Peak: How will the trade war with China get resolved?
John: It won’t. Trump famously started his trade war tour with claims that it's easy to win a trade war with China because they have so much more to lose. He thought they would be the first to resolve USMCA, the UK post-Brexit, Europe, and various Asian markets would follow … even India.
He is correct they have more to lose … much more, since they hardly buy anything from us. But to me, this was an obvious tactical mistake by the master negotiator. President Xi feels no pressure. His limo still has fuel, his meals are still exquisite, and there is no political pressure on him. It would benefit their economy to cave to Trump, but they have no incentive. They play the long game.
Trump is right to pressure them and even to play hardball. We might get real intellectual property relief. It will be quite a slog … my prediction is there will be a string of broken promises, and once we have concessions they won’t live up to their end of the bargain.
If Trump is really hard on them, they will just drag their feet for 5 years and try again. It will shave a couple of percent off their GDP. No one in China will complain.
Peak: What is the long-term impact of Brexit?

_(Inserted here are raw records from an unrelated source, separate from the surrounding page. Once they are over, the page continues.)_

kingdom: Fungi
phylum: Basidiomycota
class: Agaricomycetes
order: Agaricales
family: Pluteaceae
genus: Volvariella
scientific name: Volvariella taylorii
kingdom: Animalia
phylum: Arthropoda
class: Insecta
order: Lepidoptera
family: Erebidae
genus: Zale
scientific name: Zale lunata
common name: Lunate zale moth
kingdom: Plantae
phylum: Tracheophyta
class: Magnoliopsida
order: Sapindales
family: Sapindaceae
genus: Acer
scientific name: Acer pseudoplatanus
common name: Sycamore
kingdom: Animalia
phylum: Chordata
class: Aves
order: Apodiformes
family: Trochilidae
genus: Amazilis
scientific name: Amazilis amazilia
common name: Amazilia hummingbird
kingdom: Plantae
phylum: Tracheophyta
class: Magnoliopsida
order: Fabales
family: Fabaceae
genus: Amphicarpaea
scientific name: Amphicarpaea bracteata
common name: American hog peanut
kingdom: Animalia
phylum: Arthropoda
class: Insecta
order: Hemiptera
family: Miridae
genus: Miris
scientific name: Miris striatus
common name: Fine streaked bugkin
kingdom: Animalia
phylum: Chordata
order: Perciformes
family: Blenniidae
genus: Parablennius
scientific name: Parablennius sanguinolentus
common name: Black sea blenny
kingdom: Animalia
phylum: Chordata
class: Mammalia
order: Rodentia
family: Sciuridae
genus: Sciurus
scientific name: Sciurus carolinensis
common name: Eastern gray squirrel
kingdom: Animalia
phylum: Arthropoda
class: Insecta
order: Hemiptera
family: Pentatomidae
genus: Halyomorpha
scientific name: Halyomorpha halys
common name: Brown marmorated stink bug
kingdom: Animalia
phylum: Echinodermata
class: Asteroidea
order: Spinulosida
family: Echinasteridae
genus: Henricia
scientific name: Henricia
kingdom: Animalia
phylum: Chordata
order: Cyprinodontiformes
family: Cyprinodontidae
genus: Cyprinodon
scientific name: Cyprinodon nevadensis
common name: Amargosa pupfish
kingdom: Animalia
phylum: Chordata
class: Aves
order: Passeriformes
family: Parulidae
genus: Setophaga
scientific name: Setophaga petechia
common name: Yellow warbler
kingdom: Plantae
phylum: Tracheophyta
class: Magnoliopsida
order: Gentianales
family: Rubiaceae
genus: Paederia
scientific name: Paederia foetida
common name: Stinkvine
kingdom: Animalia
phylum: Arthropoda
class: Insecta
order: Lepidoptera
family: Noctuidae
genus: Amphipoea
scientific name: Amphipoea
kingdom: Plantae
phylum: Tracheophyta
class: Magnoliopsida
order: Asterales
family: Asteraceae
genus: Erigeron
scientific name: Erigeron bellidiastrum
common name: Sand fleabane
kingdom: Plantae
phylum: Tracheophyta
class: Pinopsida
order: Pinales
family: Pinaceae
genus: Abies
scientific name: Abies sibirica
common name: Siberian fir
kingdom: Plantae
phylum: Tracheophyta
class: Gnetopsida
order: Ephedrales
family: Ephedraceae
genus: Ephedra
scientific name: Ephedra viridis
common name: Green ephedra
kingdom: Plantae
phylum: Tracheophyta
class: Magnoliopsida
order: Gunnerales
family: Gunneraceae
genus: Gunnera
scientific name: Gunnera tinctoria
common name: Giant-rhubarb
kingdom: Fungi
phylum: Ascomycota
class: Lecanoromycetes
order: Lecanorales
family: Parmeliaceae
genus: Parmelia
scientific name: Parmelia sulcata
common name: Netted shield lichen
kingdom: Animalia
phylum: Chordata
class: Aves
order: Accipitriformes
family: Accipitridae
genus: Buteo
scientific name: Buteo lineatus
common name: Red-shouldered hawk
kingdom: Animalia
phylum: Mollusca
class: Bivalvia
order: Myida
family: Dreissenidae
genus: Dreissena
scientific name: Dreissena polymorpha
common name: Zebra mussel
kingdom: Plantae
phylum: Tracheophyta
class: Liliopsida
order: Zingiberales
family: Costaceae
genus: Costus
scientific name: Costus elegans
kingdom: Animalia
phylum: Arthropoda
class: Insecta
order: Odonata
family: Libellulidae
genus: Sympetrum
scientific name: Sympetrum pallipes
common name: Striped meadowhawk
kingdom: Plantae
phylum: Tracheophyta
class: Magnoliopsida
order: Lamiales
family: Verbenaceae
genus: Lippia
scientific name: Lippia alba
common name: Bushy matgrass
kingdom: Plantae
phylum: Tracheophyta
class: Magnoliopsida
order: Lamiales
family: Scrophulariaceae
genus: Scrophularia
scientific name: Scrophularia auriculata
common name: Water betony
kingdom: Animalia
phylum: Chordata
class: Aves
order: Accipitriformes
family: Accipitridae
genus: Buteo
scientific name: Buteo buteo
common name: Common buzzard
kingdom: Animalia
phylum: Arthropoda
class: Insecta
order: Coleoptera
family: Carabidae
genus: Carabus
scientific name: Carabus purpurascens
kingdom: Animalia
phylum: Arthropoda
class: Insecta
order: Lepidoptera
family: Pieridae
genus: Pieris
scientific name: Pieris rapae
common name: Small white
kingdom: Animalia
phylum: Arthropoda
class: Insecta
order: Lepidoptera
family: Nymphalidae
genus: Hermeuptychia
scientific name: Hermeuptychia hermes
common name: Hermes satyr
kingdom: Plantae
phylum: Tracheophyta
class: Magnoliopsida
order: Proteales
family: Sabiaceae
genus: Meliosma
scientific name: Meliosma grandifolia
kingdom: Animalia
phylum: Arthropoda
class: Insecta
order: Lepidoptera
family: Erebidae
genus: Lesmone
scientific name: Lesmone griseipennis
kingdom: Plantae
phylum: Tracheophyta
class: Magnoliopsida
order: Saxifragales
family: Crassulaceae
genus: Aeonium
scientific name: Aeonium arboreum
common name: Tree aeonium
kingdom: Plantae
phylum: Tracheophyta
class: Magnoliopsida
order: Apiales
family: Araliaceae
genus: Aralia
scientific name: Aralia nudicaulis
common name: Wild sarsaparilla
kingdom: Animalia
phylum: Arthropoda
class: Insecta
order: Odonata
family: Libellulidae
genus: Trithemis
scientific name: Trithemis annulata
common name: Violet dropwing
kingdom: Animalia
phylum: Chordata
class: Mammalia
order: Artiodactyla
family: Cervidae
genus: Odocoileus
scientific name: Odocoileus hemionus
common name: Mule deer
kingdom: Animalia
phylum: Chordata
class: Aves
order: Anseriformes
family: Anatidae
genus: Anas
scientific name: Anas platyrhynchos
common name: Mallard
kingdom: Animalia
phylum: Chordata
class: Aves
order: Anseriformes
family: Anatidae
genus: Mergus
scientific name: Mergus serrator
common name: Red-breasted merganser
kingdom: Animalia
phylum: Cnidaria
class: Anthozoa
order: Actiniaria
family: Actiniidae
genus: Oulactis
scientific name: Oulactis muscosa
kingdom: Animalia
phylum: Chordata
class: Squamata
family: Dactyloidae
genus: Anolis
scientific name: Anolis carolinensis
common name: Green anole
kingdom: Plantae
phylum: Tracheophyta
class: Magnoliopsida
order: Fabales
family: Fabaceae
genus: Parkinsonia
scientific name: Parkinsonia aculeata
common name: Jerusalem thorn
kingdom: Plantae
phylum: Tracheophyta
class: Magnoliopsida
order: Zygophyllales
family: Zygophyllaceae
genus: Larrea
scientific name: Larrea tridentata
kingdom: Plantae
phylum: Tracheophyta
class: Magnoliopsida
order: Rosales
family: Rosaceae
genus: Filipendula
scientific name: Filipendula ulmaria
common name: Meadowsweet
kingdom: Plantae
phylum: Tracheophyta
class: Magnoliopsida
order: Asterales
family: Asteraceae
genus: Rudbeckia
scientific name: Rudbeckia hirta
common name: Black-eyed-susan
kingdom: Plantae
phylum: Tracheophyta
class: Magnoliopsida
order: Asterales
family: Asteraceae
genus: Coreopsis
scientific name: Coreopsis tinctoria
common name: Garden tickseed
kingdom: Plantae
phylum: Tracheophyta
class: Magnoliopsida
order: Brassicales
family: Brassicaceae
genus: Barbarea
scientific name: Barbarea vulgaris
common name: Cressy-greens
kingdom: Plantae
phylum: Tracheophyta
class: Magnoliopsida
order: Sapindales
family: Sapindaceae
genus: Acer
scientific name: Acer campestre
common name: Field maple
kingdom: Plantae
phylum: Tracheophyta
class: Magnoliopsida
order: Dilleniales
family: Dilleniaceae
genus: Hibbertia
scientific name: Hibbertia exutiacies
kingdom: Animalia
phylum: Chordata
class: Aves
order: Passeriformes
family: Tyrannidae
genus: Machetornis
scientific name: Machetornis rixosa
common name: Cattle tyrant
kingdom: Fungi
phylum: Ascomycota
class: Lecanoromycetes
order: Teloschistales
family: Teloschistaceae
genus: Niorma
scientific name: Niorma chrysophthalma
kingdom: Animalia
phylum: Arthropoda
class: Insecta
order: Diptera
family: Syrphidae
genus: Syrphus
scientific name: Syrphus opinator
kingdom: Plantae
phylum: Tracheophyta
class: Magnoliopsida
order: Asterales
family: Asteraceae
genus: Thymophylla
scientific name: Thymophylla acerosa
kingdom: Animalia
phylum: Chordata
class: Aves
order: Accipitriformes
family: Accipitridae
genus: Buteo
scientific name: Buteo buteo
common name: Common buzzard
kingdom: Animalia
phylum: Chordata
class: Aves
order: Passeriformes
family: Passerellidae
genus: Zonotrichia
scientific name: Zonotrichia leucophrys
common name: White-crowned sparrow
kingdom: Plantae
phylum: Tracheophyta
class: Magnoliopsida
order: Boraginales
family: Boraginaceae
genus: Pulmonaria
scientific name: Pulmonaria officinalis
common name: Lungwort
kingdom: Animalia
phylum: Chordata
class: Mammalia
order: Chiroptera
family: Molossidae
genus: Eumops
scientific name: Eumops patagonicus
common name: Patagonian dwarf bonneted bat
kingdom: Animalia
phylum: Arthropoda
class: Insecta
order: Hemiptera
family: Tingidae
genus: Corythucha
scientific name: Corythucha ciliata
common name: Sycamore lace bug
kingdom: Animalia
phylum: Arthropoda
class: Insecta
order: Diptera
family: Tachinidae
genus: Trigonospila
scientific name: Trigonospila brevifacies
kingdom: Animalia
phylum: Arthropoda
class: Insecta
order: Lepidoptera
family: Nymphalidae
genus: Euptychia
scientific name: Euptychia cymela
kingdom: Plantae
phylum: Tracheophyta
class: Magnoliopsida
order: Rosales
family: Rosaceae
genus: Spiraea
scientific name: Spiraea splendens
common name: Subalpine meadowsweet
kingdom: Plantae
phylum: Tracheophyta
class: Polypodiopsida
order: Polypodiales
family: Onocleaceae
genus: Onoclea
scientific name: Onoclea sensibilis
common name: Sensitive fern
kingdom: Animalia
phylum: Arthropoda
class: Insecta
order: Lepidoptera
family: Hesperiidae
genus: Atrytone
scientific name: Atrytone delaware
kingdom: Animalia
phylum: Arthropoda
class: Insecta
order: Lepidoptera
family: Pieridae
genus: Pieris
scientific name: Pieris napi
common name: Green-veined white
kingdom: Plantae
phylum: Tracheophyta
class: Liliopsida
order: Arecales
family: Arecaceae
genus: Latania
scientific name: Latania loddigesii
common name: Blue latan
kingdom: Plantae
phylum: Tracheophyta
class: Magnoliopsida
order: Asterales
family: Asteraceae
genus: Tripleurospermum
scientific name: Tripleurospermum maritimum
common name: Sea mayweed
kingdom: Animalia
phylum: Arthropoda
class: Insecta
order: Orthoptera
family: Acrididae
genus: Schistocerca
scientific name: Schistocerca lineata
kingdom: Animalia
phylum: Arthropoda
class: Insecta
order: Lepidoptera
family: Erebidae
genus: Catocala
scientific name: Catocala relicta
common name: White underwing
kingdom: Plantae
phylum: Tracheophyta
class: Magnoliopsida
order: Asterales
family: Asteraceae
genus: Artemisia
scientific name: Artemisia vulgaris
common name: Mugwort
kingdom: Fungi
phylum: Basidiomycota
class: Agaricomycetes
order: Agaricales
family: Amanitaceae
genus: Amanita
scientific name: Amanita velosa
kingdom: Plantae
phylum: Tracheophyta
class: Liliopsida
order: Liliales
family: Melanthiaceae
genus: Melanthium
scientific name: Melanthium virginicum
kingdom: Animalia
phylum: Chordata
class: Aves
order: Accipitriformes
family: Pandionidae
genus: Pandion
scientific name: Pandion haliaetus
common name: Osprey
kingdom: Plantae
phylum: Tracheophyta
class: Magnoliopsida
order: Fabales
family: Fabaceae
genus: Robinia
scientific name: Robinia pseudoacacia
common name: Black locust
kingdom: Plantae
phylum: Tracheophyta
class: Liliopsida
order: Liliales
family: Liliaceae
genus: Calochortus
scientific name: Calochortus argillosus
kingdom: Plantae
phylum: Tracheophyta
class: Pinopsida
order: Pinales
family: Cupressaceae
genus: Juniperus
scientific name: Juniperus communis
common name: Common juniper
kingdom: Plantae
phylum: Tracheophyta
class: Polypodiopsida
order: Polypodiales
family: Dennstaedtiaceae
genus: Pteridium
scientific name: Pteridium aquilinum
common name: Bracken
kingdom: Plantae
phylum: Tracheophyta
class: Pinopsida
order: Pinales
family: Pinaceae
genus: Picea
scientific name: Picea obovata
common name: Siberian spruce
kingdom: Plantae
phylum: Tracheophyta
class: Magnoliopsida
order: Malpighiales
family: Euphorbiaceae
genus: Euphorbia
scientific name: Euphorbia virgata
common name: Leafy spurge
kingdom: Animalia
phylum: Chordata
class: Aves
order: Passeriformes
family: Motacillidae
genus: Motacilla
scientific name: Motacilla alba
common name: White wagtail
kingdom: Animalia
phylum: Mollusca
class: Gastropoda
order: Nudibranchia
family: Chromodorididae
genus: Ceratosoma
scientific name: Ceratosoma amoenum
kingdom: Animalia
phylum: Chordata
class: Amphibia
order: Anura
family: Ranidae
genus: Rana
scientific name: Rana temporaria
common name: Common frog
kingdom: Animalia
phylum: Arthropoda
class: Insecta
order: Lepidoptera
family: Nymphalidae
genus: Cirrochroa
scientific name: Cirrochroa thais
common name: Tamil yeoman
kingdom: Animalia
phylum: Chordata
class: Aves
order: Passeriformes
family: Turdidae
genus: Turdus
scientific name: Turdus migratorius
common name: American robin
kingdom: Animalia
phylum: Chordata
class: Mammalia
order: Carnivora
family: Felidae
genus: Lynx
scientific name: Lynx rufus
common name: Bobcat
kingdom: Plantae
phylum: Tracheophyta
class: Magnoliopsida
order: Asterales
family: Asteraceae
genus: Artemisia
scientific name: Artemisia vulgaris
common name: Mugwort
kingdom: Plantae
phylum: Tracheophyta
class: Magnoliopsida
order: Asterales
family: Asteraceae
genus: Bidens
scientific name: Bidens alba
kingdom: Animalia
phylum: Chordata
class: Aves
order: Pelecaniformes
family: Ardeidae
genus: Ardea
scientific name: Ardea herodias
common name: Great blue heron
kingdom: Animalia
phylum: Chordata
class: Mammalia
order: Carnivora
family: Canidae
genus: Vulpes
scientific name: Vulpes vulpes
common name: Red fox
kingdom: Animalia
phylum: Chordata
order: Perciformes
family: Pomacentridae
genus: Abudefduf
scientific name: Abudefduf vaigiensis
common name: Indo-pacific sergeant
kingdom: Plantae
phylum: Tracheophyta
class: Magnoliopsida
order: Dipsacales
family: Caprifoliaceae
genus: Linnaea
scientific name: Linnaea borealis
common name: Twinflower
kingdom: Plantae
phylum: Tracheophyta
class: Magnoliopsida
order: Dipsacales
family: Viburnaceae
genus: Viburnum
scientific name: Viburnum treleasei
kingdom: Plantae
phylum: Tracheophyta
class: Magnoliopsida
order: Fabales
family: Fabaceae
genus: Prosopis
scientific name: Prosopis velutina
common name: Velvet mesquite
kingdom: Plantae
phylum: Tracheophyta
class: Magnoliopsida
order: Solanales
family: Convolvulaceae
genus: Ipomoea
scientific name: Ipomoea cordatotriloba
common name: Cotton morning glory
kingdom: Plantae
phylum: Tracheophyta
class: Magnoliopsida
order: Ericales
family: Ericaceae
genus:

John: I fear the real result is to box Brussels into a difficult position. The UK is leaving because politically the EU is too left-leaning and quick to impose their views on member countries. The UK will survive this better than the EU will. The only saving grace is that the UK was a reluctant participant in the first place … retaining the Pound as their currency.
This does open the possibility, though, that the relations with one of our strongest partners improves. US-UK relations are due to be renegotiated and this could be material. In fact, to me this looks like the UK is trading in Europe for the US as their best buddy. I think they will do fine.
Worry it hurts Europe.
Peak: Is impeachment a threat to the stock market?
John: Continue to believe this is political theater and not a serious impeachment case. It's unclear what the charge is or whether the house will even take a vote.
As an influence on the market, its probably already there. For instance, if the impeachment effort dissolved, it would be enough for the stock market to eek up to new highs, maybe breakthrough.
But if the market begins to believe that the Senate could actually convict … the market would react badly.
Peak: Could the Turkey-Syria conflict spiral out of control?
John: It could. It’s not clear how badly this could hurt the US economy though.
I doubt any of us really know what is going on behind closed doors. The U.S. has no primary fight in that battle. Turkey, Russia, and Iran all have strategic interests. We have issues with all three, but if “the enemy of my enemy is my friend” what we are really all about is diminishing Iran’s influence.
We will not be obvious about what we want. It will not be public what is being said to Putin and Erdogan. It will be a quagmire of deception and influence.
But it won’t shave multiple percents off our GDP or cause our stock market to drop 10%. (If it does, BUY)
Peak: Recessions are typically not formerly declared until months after they actually began. What is the probability the U.S. economy is in a recession by next June that would impact the 2020 election?
John: The economy is strong, unemployment low, confidence high. There are small snippets of bad news that come out all the time and are ignored by the stock market.
The question implies, I think, that GDP would decline both in the 1st and 2nd quarters of 2020.
The combination of full employment, strong profitability, and very low rates rarely ever happens. When you are at the summit of a mountain, every path leads downhill. It's not that things aren’t good, they are. It’s just that it’s hard to see them improving much from here … every macroeconomic variable is maxing out.
Certainly, it could happen. After many months of >200K new payroll, we are reaching what could be called full employment. We have worked our way through a shadow economy of functionally unemployed, returning people to the workforce that was shed in the 2008 financial crisis (they weren’t retired after all). Interest rates are of course very low.
It would take more than this to really hurt the stock market though. Over the long-term, it’s surprising how S&P forecast eps yield are tracked by 10-year Treasuries.
- That forward eps yield is now 177/3022=5.9%! Even the dividend yield is 1.9%, ahead of the 10-Year’s 1.8%.
- While I don’t expect the eps yield to fall to 2% (which means the P/E ratio would head to 50x!), it is reasonable to think in this environment (strong economy, strong earnings and growth, and paradoxically very low rates) the multiple should be above average, and it’s not.